What you are asked to do → Here is a block of records. Copy every line in it that includes "нужно".

(Stored data entries)

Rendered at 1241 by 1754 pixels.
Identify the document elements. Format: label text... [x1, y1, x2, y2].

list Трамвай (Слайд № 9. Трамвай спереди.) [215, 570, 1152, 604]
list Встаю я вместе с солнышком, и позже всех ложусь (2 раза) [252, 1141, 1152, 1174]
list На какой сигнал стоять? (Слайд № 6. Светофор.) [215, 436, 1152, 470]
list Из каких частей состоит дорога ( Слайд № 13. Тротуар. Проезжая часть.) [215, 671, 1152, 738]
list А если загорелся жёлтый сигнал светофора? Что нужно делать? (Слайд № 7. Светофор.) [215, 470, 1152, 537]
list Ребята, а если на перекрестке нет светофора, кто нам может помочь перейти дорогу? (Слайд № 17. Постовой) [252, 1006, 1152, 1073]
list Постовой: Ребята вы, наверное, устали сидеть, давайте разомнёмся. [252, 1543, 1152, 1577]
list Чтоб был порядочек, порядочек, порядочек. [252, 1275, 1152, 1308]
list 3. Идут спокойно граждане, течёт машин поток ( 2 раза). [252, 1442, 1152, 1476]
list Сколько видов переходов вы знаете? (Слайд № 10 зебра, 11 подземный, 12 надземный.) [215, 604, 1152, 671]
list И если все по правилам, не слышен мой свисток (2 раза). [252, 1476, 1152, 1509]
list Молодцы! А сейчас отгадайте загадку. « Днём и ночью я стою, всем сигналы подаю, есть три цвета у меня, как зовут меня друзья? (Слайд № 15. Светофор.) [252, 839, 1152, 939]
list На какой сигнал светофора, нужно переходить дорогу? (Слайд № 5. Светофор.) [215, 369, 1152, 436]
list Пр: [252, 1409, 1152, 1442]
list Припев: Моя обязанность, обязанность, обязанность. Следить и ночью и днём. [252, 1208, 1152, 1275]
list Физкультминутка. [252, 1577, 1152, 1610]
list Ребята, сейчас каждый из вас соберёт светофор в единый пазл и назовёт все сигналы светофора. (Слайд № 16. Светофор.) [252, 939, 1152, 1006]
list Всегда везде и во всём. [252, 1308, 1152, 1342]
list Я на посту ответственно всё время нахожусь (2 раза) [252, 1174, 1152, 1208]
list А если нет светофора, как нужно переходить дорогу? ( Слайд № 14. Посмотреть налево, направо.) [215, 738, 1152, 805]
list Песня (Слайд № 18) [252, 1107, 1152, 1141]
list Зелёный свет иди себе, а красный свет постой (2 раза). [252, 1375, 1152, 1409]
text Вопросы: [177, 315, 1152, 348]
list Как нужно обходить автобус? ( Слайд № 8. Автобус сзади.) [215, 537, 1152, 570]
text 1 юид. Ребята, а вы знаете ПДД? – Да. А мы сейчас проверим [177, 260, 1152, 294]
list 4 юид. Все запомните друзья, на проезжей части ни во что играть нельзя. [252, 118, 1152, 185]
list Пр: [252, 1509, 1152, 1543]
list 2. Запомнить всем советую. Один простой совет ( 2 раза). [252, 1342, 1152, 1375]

The answer →
list А если загорелся жёлтый сигнал светофора? Что нужно делать? (Слайд № 7. Светофор.) [215, 470, 1152, 537]
list На какой сигнал светофора, нужно переходить дорогу? (Слайд № 5. Светофор.) [215, 369, 1152, 436]
list А если нет светофора, как нужно переходить дорогу? ( Слайд № 14. Посмотреть налево, направо.) [215, 738, 1152, 805]
list Как нужно обходить автобус? ( Слайд № 8. Автобус сзади.) [215, 537, 1152, 570]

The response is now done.